Prime Minister Dr Mahathir Mohamad was among the disapproving and claimed that the convocation ceremony was the wrong place to voice dissent.
My question for the latter group as well as Dr Mahathir is this: Where exactly IS the right place to protest?
Is it not the place that will attract the most attention to your cause? Is it not the place where the one you are protesting against rules supreme? Is it not the place that is supposed to educate and encourage students to voice their opinions?
Because to me it seems that the convocation ceremony was the absolute perfect choice for the young activist as the stage for his peaceful and striking protest.
To me, the exaggerated response from the Universiti of Malaya including lodging a police report and withholding Wong Yan Ke’s certificate (yes, we know you withheld it intentionally) is testimony to the great success of the protest.
It proved Wong had hit a soft spot, exposed a weakness, and may just have started a wave of change.
If anyone were to be questioned with regards to their choice of platform, it should be the university's vice-chancellor Datuk Abdul Rahim Hashim’s and his decision to spew racist remarks at the Malay Dignity Congress.
Some other questions troubling me are as follows: why on earth was lodging a police report an appropriate response? Is there some criminal offence committed when a minor university disruption occurs that I am not aware of?

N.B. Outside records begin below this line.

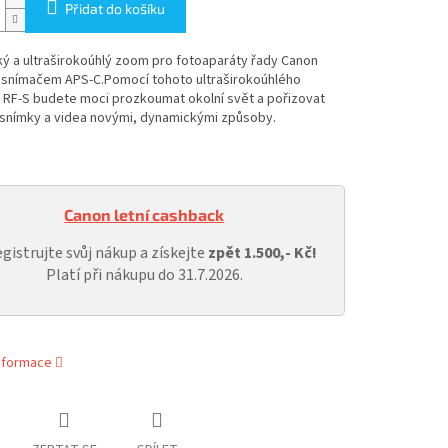
Přidat do košíku
ký a ultraširokoúhlý zoom pro fotoaparáty řady Canon
 snímačem APS-C.
Pomocí tohoto ultraširokoúhlého
 RF-S budete moci prozkoumat okolní svět a pořizovat
 snímky a videa novými, dynamickými způsoby.
Canon letní cashback
gistrujte svůj nákup a získejte
zpět 1.500,- Kč!
Platí při nákupu do 31.7.2026.
informace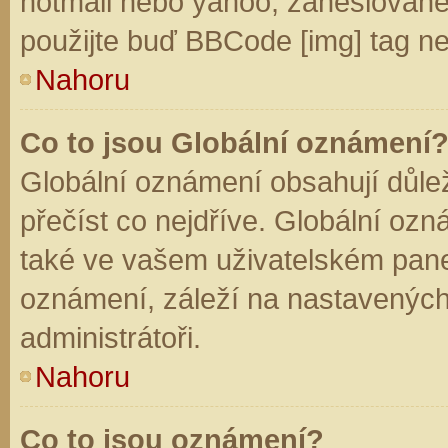
hotmail nebo yahoo, zaheslované
použijte buď BBCode [img] tag ne
Nahoru
Co to jsou Globální oznámení
Globální oznámení obsahují důleži
přečíst co nejdříve. Globální oz
také ve vašem uživatelském panelu
oznámení, záleží na nastavených
administrátoři.
Nahoru
Co to jsou oznámení?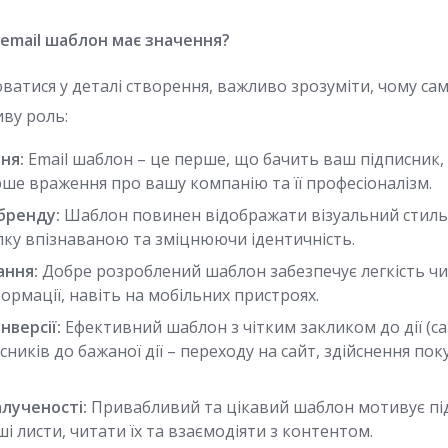
email шаблон має значення?
ватися у деталі створення, важливо зрозуміти, чому са
иву роль:
ня:
Email шаблон – це перше, що бачить ваш підписник,
рше враження про вашу компанію та її професіоналізм.
 бренду:
Шаблон повинен відображати візуальний стиль
лку впізнаваною та зміцнюючи ідентичність.
ання:
Добре розроблений шаблон забезпечує легкість чи
ормації, навіть на мобільних пристроях.
нверсії:
Ефективний шаблон з чітким закликом до дії (call
сників до бажаної дії – переходу на сайт, здійснення пок
лученості:
Привабливий та цікавий шаблон мотивує пі
і листи, читати їх та взаємодіяти з контентом.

The answer is simple, it is clear intimidation. Malaysians are so used to these police reports that they have almost stopped holding any weight.

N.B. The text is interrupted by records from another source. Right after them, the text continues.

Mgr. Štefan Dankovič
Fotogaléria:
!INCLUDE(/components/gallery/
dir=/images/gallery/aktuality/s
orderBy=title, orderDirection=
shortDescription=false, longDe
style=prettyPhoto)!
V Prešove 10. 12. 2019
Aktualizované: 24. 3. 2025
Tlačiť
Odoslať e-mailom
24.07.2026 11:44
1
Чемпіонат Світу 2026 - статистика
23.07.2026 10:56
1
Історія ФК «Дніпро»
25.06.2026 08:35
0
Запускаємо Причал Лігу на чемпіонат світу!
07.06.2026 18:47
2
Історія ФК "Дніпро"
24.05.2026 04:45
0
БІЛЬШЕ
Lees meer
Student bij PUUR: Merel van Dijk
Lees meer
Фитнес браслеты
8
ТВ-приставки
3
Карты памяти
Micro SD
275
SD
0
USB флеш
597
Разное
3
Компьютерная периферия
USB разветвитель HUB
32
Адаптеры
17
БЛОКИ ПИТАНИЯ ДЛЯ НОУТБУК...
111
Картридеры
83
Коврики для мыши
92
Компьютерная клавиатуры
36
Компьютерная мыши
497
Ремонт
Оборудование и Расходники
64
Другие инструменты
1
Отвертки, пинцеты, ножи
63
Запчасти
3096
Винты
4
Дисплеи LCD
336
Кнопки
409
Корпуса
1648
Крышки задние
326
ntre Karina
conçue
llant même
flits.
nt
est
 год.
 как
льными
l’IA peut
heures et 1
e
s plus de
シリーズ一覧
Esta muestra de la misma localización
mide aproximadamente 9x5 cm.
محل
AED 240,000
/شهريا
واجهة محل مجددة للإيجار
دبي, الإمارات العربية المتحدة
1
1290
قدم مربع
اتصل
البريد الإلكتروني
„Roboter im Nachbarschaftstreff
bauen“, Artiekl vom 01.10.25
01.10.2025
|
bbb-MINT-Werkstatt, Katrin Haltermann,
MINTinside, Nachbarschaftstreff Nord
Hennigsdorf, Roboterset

Make a lewd Facebook comment = police report! Dress your schoolchildren up as orangutans = police report! It has become the go-to move for adults who are in the midst of a tantrum and don’t know what other rational moves to take to derail freedom of expression.
Wong, you did not tarnish the good name of the university. That was already accomplished by the vice chancellor.
Let us not forget that the vice chancellor is being payrolled by taxes collected from ALL Malaysians regardless of their race.
If a university student wishes to hold a symbolic and peaceful protest, all the power to him.
I just hope we see more students like Wong in the months to come.
* This is the personal opinion of the writer or publication and does not necessarily represent the views of Malay Mail.